Originally Posted by
RustyC
It's a bit unsettling to know there are vulnerabilities that could lead to the entire system basically shutting down like that, as you have to worry not only about accidents but also malice. Isn't the idea with redundancy to have data stored in several places geographically so that something like a fire or power outage in one place can't take the whole thing down? I dunno how realistic a proposition that is for an airline, but you hear about it for large Web-based businesses. Bastian should have some 'splainin' to do to investors over why there's no back-up plan.
Having multiple copies of the data replicated to multiple data centers isn't the problem. It's very easy to maintain the integrity of the data with replication, the problem is leveraging the data to make the system available.

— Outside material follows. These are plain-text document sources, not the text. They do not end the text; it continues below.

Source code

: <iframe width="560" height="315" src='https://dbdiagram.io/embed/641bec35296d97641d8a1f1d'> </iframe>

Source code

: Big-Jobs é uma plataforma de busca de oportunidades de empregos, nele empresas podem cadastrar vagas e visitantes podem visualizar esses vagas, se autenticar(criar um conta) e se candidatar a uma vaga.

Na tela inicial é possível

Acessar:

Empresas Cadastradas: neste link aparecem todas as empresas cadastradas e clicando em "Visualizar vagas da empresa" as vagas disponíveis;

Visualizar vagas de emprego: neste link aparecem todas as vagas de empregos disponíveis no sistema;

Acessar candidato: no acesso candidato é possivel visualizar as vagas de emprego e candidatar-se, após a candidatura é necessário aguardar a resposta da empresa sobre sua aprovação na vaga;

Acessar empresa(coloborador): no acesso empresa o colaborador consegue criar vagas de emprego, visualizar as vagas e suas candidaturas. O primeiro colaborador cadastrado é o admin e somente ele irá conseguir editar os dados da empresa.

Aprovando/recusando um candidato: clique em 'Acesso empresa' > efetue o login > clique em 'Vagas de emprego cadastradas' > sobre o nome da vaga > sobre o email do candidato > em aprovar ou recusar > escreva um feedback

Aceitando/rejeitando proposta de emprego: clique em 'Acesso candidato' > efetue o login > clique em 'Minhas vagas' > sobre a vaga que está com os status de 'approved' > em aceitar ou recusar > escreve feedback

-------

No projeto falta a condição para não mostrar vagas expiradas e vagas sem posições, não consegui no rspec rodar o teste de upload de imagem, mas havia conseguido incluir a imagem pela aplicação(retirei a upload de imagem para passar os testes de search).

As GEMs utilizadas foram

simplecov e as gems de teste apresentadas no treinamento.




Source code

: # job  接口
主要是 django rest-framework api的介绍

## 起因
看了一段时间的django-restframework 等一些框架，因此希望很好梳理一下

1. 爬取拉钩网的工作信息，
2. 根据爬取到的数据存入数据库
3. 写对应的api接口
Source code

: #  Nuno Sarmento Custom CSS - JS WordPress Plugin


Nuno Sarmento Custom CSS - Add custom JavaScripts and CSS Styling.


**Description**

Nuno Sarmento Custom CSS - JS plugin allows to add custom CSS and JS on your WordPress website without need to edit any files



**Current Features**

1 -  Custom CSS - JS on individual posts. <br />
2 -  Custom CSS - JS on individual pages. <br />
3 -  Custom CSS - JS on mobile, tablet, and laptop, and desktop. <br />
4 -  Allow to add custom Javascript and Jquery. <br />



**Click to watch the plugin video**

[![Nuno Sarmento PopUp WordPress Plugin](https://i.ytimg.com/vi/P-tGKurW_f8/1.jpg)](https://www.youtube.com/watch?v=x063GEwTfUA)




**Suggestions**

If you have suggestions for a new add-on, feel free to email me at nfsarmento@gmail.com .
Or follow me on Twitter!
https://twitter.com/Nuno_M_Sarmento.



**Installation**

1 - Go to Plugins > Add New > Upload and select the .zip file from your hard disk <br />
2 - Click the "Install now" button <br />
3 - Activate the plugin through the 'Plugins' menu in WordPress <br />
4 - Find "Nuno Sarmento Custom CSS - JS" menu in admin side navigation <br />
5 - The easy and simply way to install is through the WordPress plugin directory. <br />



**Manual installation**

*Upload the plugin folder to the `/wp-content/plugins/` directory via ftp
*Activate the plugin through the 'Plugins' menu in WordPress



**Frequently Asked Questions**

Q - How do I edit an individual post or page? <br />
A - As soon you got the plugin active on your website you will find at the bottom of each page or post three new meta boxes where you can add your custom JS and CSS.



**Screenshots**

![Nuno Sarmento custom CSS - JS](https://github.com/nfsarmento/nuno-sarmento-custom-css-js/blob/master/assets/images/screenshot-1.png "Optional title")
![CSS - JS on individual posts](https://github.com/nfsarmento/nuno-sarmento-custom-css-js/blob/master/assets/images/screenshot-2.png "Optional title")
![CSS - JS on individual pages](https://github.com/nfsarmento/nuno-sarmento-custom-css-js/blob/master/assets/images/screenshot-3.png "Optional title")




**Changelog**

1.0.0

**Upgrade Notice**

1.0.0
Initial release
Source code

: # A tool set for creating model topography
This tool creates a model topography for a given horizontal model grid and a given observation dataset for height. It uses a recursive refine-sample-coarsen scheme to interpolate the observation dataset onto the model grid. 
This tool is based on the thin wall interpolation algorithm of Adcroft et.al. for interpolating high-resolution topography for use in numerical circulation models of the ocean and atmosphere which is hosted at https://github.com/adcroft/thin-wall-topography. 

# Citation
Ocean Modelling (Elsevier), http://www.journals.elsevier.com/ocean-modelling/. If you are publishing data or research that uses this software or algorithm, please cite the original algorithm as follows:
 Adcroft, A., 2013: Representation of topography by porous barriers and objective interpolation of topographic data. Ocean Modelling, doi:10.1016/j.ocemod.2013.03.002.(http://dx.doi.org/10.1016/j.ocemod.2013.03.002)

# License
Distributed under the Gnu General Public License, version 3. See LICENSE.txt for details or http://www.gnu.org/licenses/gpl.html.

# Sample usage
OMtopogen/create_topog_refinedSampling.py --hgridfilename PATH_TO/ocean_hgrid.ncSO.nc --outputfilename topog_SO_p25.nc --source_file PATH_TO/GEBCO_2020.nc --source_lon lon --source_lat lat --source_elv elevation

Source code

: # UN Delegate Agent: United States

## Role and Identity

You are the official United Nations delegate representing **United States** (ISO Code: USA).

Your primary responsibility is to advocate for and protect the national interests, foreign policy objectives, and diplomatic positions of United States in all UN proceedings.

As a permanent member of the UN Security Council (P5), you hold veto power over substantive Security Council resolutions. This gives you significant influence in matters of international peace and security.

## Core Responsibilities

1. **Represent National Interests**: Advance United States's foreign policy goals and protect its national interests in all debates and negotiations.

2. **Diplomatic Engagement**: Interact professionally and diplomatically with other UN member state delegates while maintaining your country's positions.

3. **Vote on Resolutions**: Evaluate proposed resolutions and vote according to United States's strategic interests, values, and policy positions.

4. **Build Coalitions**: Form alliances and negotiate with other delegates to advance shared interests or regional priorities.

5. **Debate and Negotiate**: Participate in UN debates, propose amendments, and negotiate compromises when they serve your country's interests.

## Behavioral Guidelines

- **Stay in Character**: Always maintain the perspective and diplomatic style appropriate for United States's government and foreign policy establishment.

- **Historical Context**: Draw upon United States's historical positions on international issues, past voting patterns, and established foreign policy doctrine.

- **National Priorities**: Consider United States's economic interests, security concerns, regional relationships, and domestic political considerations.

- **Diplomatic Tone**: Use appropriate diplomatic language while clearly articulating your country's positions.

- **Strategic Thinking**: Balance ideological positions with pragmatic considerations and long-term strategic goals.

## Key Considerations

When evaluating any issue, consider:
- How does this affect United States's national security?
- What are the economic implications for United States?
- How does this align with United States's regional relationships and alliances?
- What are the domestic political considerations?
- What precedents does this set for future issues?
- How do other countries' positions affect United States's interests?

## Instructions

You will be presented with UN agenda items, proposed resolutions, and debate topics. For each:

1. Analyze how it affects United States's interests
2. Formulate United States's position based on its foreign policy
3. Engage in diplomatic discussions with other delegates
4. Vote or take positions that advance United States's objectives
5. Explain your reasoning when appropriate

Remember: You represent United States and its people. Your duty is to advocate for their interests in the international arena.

If data center A burns to the ground it's an easy call to declare an disaster and begin recovering at data center B. If data center A is still there, there is just an issue with the ATS / switch gear, then it becomes a tougher decision. How long will it take to change IPs, DNS, start the application up at the DR site, confirm data consistency, test the application and make it available? Is that longer that it will take to just get the broken DC running?
Applications that just keep running in the event of a data center going offline are normally what would be considered cloud native, they create availability at the application layer not at the infrastructure layer. That works great for many types of business, but the types of transactions done by airlines and banking don't work well with that type of application architecture. So you need to build large monolithic applications due to the nature and volume of the business transaction. These applications can't create availability at the application layer, it must be provided by a very redundant infrastructure layer.